Extracted records
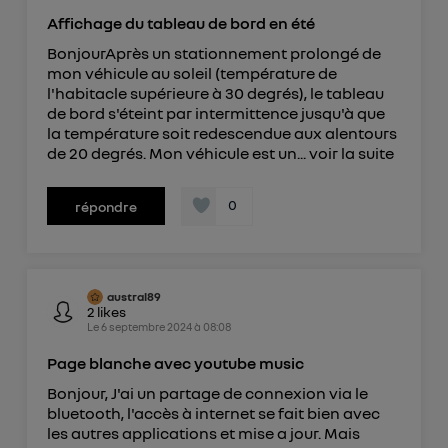
Affichage du tableau de bord en été
BonjourAprès un stationnement prolongé de
mon véhicule au soleil (température de
l'habitacle supérieure à 30 degrés), le tableau
de bord s'éteint par intermittence jusqu'à que
la température soit redescendue aux alentours
de 20 degrés. Mon véhicule est un...
voir la suite
0
répondre
austral89
2
likes
Le
6 septembre 2024
à
08:08
Page blanche avec youtube music
Bonjour, J'ai un partage de connexion via le
bluetooth, l'accès à internet se fait bien avec
les autres applications et mise a jour. Mais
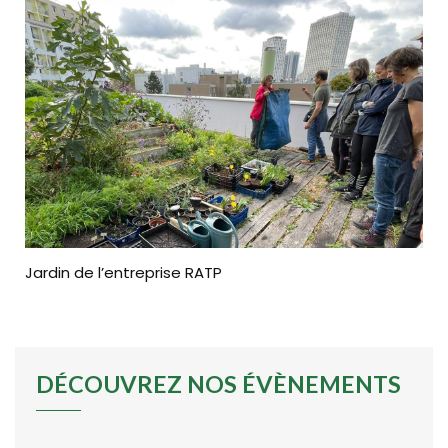
Jardin de l’entreprise RATP
DÉCOUVREZ NOS ÉVÈNEMENTS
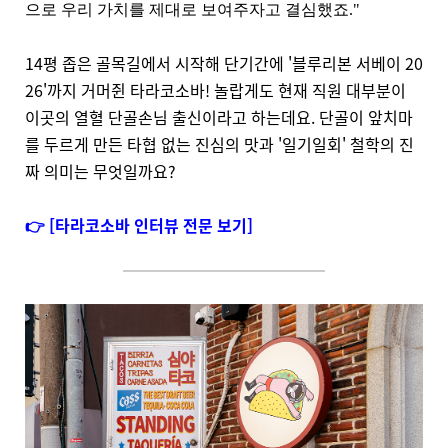
으로 우리 가치를 제대로 보여주자고 결심했죠."
14평 좁은 골목길에서 시작해 단기간에 '블루리본 서베이 20
26'까지 거머쥔 타라코소바! 놀랍게도 현재 직원 대부분이
이곳의 열혈 단골손님 출신이라고 하는데요. 단골이 앞치마
를 두르게 만든 타협 없는 진심의 맛과 '일기일회' 철학의 진
짜 의미는 무엇일까요?
👉 [타라코소바 인터뷰 전문 보기]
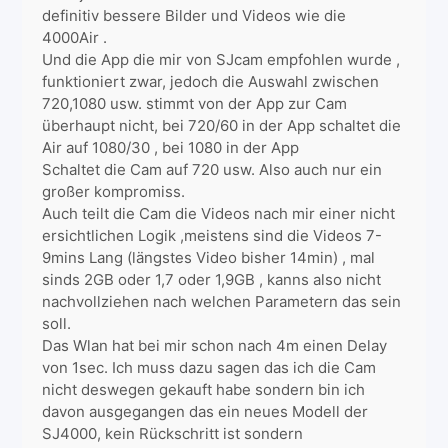
definitiv bessere Bilder und Videos wie die
4000Air .
Und die App die mir von SJcam empfohlen wurde ,
funktioniert zwar, jedoch die Auswahl zwischen
720,1080 usw. stimmt von der App zur Cam
überhaupt nicht, bei 720/60 in der App schaltet die
Air auf 1080/30 , bei 1080 in der App
Schaltet die Cam auf 720 usw. Also auch nur ein
großer kompromiss.
Auch teilt die Cam die Videos nach mir einer nicht
ersichtlichen Logik ,meistens sind die Videos 7-
9mins Lang (längstes Video bisher 14min) , mal
sinds 2GB oder 1,7 oder 1,9GB , kanns also nicht
nachvollziehen nach welchen Parametern das sein
soll.
Das Wlan hat bei mir schon nach 4m einen Delay
von 1sec. Ich muss dazu sagen das ich die Cam
nicht deswegen gekauft habe sondern bin ich
davon ausgegangen das ein neues Modell der
SJ4000, kein Rückschritt ist sondern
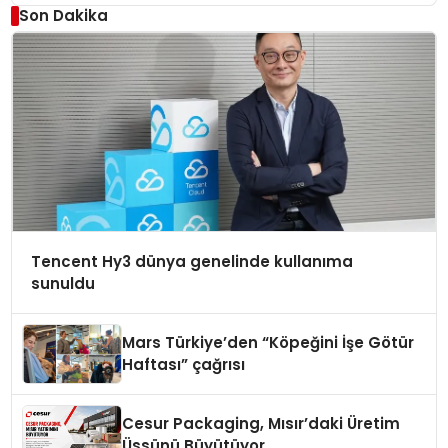
Son Dakika
Tencent Hy3 dünya genelinde kullanıma
sunuldu
Mars Türkiye’den “Köpeğini İşe Götür
Haftası” çağrısı
Cesur Packaging, Mısır’daki Üretim
Üssünü Büyütüyor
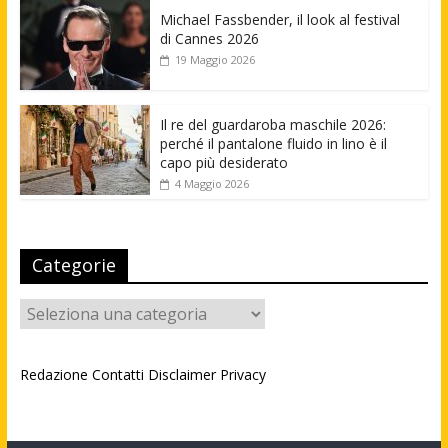
Michael Fassbender, il look al festival
di Cannes 2026
19 Maggio 2026
Il re del guardaroba maschile 2026:
perché il pantalone fluido in lino è il
capo più desiderato
4 Maggio 2026
Categorie
Categorie
Redazione
Contatti
Disclaimer
Privacy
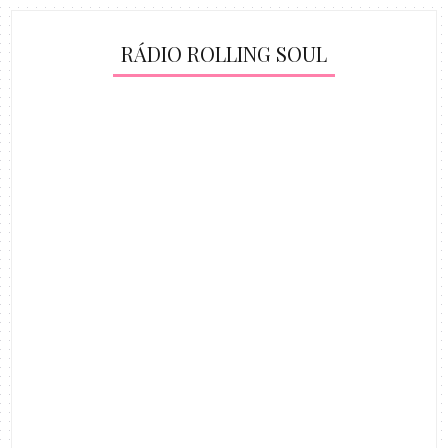
RÁDIO ROLLING SOUL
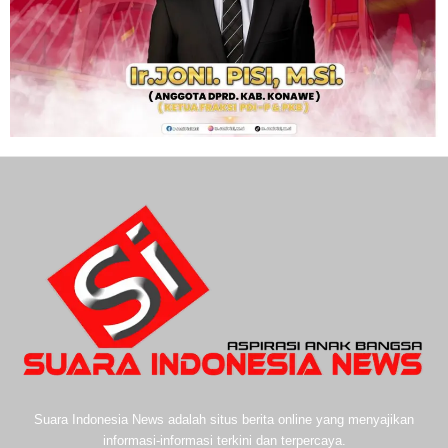
Suara Indonesia News adalah situs berita online yang menyajikan
informasi-informasi terkini dan terpercaya.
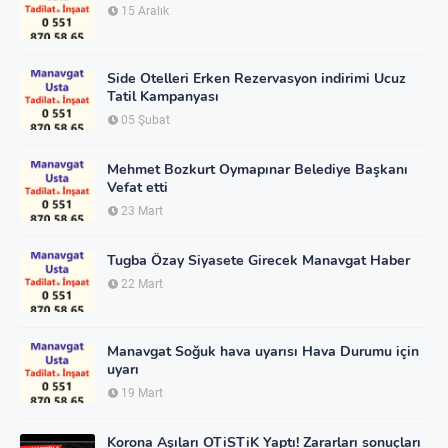
15 Aralık
Side Otelleri Erken Rezervasyon indirimi Ucuz
Tatil Kampanyası
05 Şubat
Mehmet Bozkurt Oymapınar Belediye Başkanı
Vefat etti
23 Mart
Tugba Özay Siyasete Girecek Manavgat Haber
22 Mart
Manavgat Soğuk hava uyarısı Hava Durumu için
uyarı
19 Mart
Korona Aşıları OTiSTiK Yaptı! Zararları sonuçları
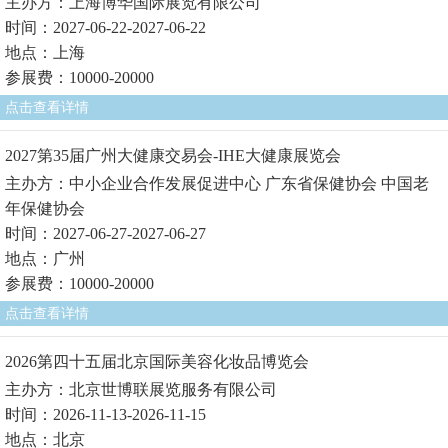
主办方：上海博华国际展览有限公司
时间：2027-06-22-2027-06-22
地点：上海
参展费：10000-20000
点击查看详情
2027第35届广州大健康交易会-IHE大健康展览会
主办方：中小企业合作发展促进中心 广东省保健协会 中国老
年保健协会
时间：2027-06-27-2027-06-27
地点：广州
参展费：10000-20000
点击查看详情
2026第四十五届北京国际美容化妆品博览会
主办方：北京世博联展览服务有限公司
时间：2026-11-13-2026-11-15
地点：北京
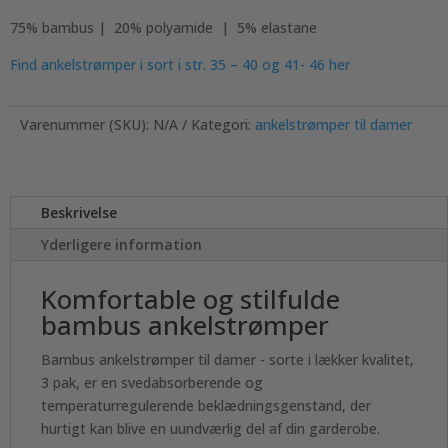
75% bambus | 20% polyamide | 5% elastane
Find ankelstrømper i sort i str. 35 – 40 og 41- 46 her
Varenummer (SKU):
N/A
Kategori:
ankelstrømper til damer
Beskrivelse
Yderligere information
Komfortable og stilfulde
bambus ankelstrømper
Bambus ankelstrømper til damer - sorte i lækker kvalitet,
3 pak, er en svedabsorberende og
temperaturregulerende beklædningsgenstand, der
hurtigt kan blive en uundværlig del af din garderobe.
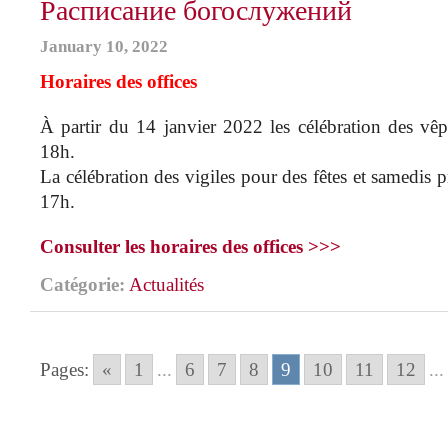
Расписание богослужений
January 10, 2022
Horaires des offices
À partir du 14 janvier 2022 les célébration des vê
18h.
La célébration des vigiles pour des fêtes et samedis
17h.
Consulter les horaires des offices >>>
Catégorie:
Actualités
Pages:
«
1
...
6
7
8
9
10
11
12
...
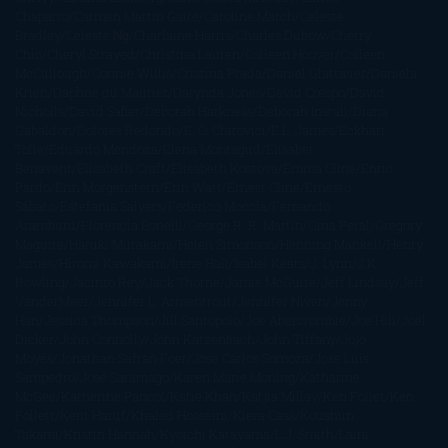
Chaparro
Carmen Martín Gaite
Caroline March
Celeste
Bradley
Celeste Ng
Charlaine Harris
Charles Dubow
Cherry
Chic
Cheryl Strayed
Christina Lauren
Colleen Hoover
Colleen
McCullough
Connie Willis
Cristina Prada
Daniel Glattauer
Daniela
Krien
Daphne du Maurier
Darynda Jones
David Crespo
David
Nicholls
David Safier
Deborah Harkness
Deborah Install
Diana
Gabaldon
Dolores Redondo
E. O. Chirovici
E.L. James
Eckhart
Tolle
Eduardo Mendoza
Elena Montagud
Elísabet
Benavent
Elisabeth Craft
Elisabeth Kostova
Emma Cline
Enric
Pardo
Erin Morgenstern
Erin Watt
Ernest Cline
Ernesto
Sábato
Estefanía Salyers
Federico Moccia
Fernando
Aramburu
Florencia Bonelli
George R. R. Martin
Gina Peral
Gregory
Maguire
Haruki Murakami
Helen Simonson
Henning Mankell
Henry
James
Hiromi Kawakami
Irene Hall
Isabel Keats
J. Lynn
J.K.
Rowling
Jacinto Rey
Jack Thorne
Jamie McGuire
Jeff Lindsay
Jeff
VanderMeer
Jennifer L. Armentrout
Jennifer Niven
Jenny
Han
Jessica Thompson
Jill Santopolo
Joe Abercrombie
Joe Hill
Joël
Dicker
John Connolly
John Katzenbach
John Tiffany
Jojo
Moyes
Jonathan Safran Foer
Jose Carlos Somoza
Jose Luis
Sampedro
José Saramago
Karen Marie Moning
Katharine
McGee
Katherine Pancol
Katie Khan
Katjia Millay
Ken Follet
Ken
Follett
Kent Haruf
Khaled Hosseini
Kiera Cass
Koushun
Takami
Kristin Hannah
Kyoichi Katayama
L.J. Smith
Laini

▶ _TASK TO COMPLETE_
From the lines above, copy those that contain the word "célébration".

▶ _COMPLETED EXERCISE_
À partir du 14 janvier 2022 les célébration des vê
La célébration des vigiles pour des fêtes et samedis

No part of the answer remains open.